O canto que sobrevive

Pedro Artur/Hoje em Dia
06/08/2014 às 08:16.
Atualizado em 18/11/2021 às 03:40
 (Agnaldo Rocha Papa  )

(Agnaldo Rocha Papa )

A seresta praticamente desapareceu das grandes cidades, em parte devido ao corre-corre da vida moderna – mas, sim, a tradição resiste em alguns lugarejos do país. Em Minas, por exemplo, embora sem a força de tempos atrás, o que é agravado pela falta de renovação de seresteiros. Mesmo assim, é possível encontrar grupos atuantes em cidades ribeirinhas do São Francisco, que preservam uma sonoridade própria no cantar dessa região.

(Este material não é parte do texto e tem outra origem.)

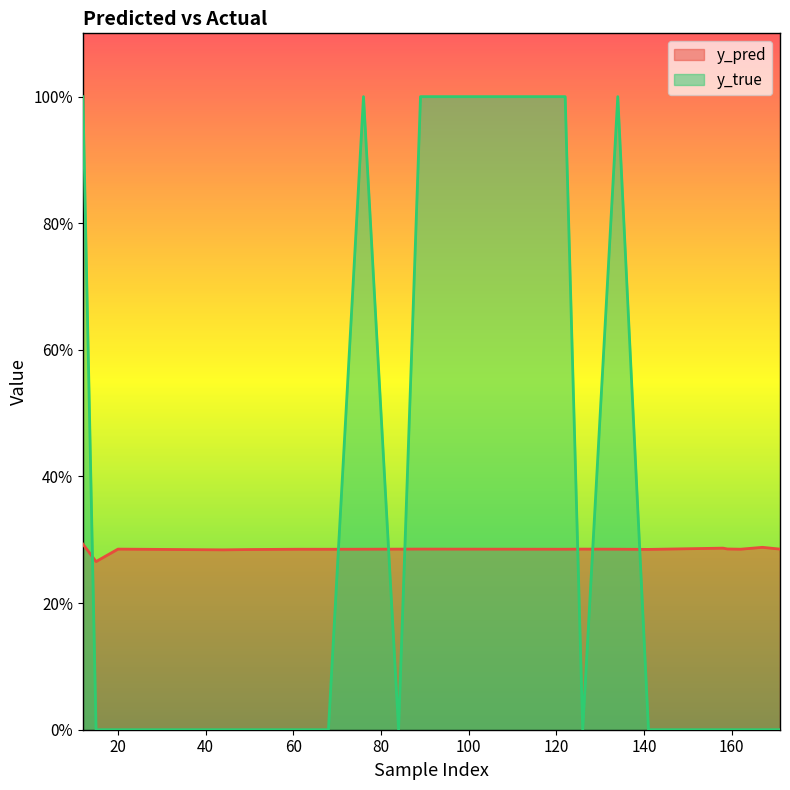

What is the sum of the y_pred values at 162 and 15?

0.6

Em Januária, a família Félix dita o ritmo; em São Francisco, o tom é dado pelos mensageiros do amor, sob a guarda de Guilherme Barbosa e João Canário; em São Romão, há um grupo de veteranos – homens e mulheres –, além do som inconfundível do grupo de Dona Maria do Batuque, cuja música retrata fatos e costumes da região. Mas tudo feito à moda antiga, de forma espontânea, sem patrocinadores.

Todo esse “patrimônio cultural” passa, agora, por um trabalho de resgate promovido por duas paulistanas: a jornalista e produtora Maída Novaes e a professora de história Patrícia Pacini, que, aos moldes de antigos viajantes, fizeram uma expedição (de 15 a 29 de julho último), por essas cidades ribeirinhas do São Francisco.

No projeto – batizado “Seresteiros do Rio São Francisco” –, elas filmaram, colheram depoimentos, ouviram histórias e causos e, como resultado, serão confeccionados um livro e um documentário, com lançamento previsto para novembro deste ano. A produção de um CD também não está descartada. “Dá vontade”, diz Maída, encantada com o que viu e, sobretudo, ouviu por suas andanças.

Ela emenda: “Primeiramente, adorei a sonoridade. É uma música bem sertaneja, brasileira. Tem um orgulho com o ‘presidente seresteiro’ JK, então, ‘Peixe Vivo’ é parte obrigatória, assim como ‘Luar do Sertão’ (Catulo da Paixão Cearense), ‘A Lenda do Arco-Íris’ (de Pedro Boi, compositor, cantor e violeiro mineiro). Eles cantam a saudade do caboclo/a, o amor’, sintetiza.



 Descaso tanto com o rio quanto com a cultura


Para a professora de História Patrícia Pacini, que está à frente do projeto “Seresteiros do Rio São Francisco” junto com a jornalista e produtora Maída Novaes, o “Velho Chico” também, com suas águas, contribui para essa sensibilidade à flor da pele.

“A seresta que surge à beira do São Francisco é muito forte, traz muito amor. Quando você se banha nele deixa sua tristeza, sofrimento irem embora; o Velho Chico inspira o amor seresteiro”, ressalta Patrícia, incomodada, no entanto, tanto com o descaso dessa cultura quanto com o rio.

“Em Januária, a família Félix, formada pelo casal e as filhas, jovens de 20 e poucos anos, se mantêm em atividade, mas essa participação de pessoas mais jovens é uma exceção. A seresta está indo embora como o Velho Chico está secando”, diz, lembrando que a intenção era que o trecho de Pirapora a Januária fosse pelo rio, mas por conta da seca, foi feito por terra.

Na criação desse projeto, que poderá ser estendido a outras partes do país, prevaleceu a conjunção de ideais fortalecidos por uma amizade de 30 anos, além da combinação profissional e espiritual.

Quando foi convidada por Patrícia, Maída – que impulsiona o Instituto de Trovadores Urbanos na capital paulista – fazia pesquisas em cidades do São Francisco. Foi o casamento perfeito. E grande parte do dinheiro envolvido no projeto sai do bolso de Patrícia – as prefeituras ajudaram com a alimentação e hospedagem.